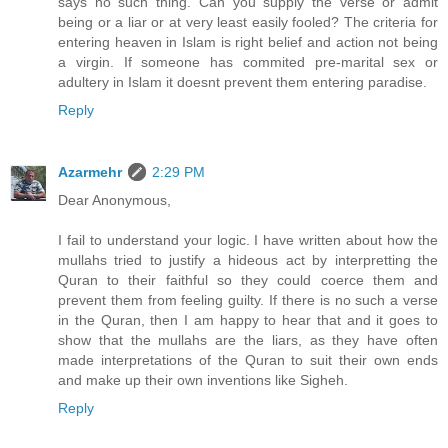
says no such thing. Can you supply the verse or admit
being or a liar or at very least easily fooled? The criteria for
entering heaven in Islam is right belief and action not being
a virgin. If someone has commited pre-marital sex or
adultery in Islam it doesnt prevent them entering paradise.
Reply
Azarmehr
2:29 PM
Dear Anonymous,
I fail to understand your logic. I have written about how the
mullahs tried to justify a hideous act by interpretting the
Quran to their faithful so they could coerce them and
prevent them from feeling guilty. If there is no such a verse
in the Quran, then I am happy to hear that and it goes to
show that the mullahs are the liars, as they have often
made interpretations of the Quran to suit their own ends
and make up their own inventions like Sigheh.
Reply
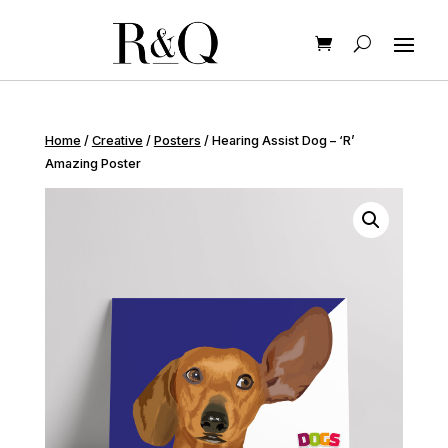
Home
/
Creative
/
Posters
/ Hearing Assist Dog – ‘R’
Amazing Poster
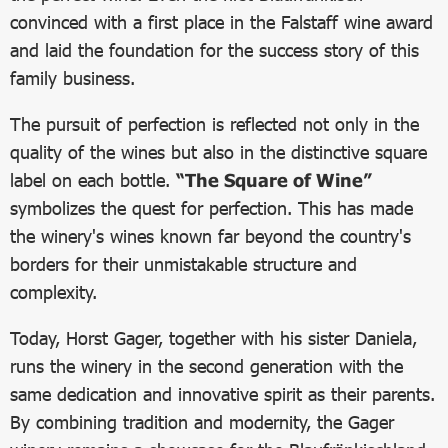
convinced with a first place in the Falstaff wine award
and laid the foundation for the success story of this
family business.
The pursuit of perfection is reflected not only in the
quality of the wines but also in the distinctive square
label on each bottle.
“The Square of Wine”
symbolizes the quest for perfection. This has made
the winery's wines known far beyond the country's
borders for their unmistakable structure and
complexity.
Today, Horst Gager, together with his sister Daniela,
runs the winery in the second generation with the
same dedication and innovative spirit as their parents.
By combining tradition and modernity, the Gager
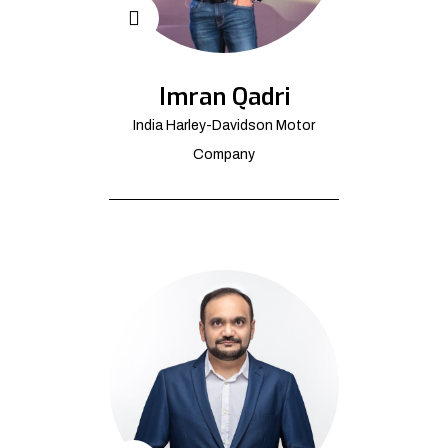
Imran Qadri
India Harley-Davidson Motor
Company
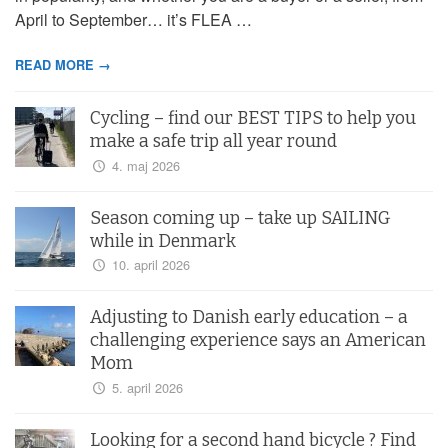
April to September… it’s FLEA …
READ MORE →
Cycling – find our BEST TIPS to help you
make a safe trip all year round
4. maj 2026
Season coming up – take up SAILING
while in Denmark
10. april 2026
Adjusting to Danish early education – a
challenging experience says an American
Mom
5. april 2026
Looking for a second hand bicycle ? Find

━━━━

**任务说明**
请把全部记录中的文字逐行转写为一个 JSON 字符串列表，每行对应一个字符串，空行略去。答案中不要包含图片。

**你的回答**
[
  "says no such thing. Can you supply the verse or admit",
  "being or a liar or at very least easily fooled? The criteria for",
  "entering heaven in Islam is right belief and action not being",
  "a virgin. If someone has commited pre-marital sex or",
  "adultery in Islam it doesnt prevent them entering paradise.",
  "Reply",
  "Azarmehr",
  "2:29 PM",
  "Dear Anonymous,",
  "I fail to understand your logic. I have written about how the",
  "mullahs tried to justify a hideous act by interpretting the",
  "Quran to their faithful so they could coerce them and",
  "prevent them from feeling guilty. If there is no such a verse",
  "in the Quran, then I am happy to hear that and it goes to",
  "show that the mullahs are the liars, as they have often",
  "made interpretations of the Quran to suit their own ends",
  "and make up their own inventions like Sigheh.",
  "Reply",
  "Home",
  "/",
  "Creative",
  "/",
  "Posters",
  "/ Hearing Assist Dog – ‘R’",
  "Amazing Poster",
  "convinced with a first place in the Falstaff wine award",
  "and laid the foundation for the success story of this",
  "family business.",
  "The pursuit of perfection is reflected not only in the",
  "quality of the wines but also in the distinctive square",
  "label on each bottle.",
  "“The Square of Wine”",
  "symbolizes the quest for perfection. This has made",
  "the winery's wines known far beyond the country's",
  "borders for their unmistakable structure and",
  "complexity.",
  "Today, Horst Gager, together with his sister Daniela,",
  "runs the winery in the second generation with the",
  "same dedication and innovative spirit as their parents.",
  "By combining tradition and modernity, the Gager",
  "Imran Qadri",
  "India Harley-Davidson Motor",
  "Company",
  "April to September… it’s FLEA …",
  "READ MORE →",
  "Cycling – find our BEST TIPS to help you",
  "make a safe trip all year round",
  "4. maj 2026",
  "Season coming up – take up SAILING",
  "while in Denmark",
  "10. april 2026",
  "Adjusting to Danish early education – a",
  "challenging experience says an American",
  "Mom",
  "5. april 2026",
  "Looking for a second hand bicycle ? Find"
]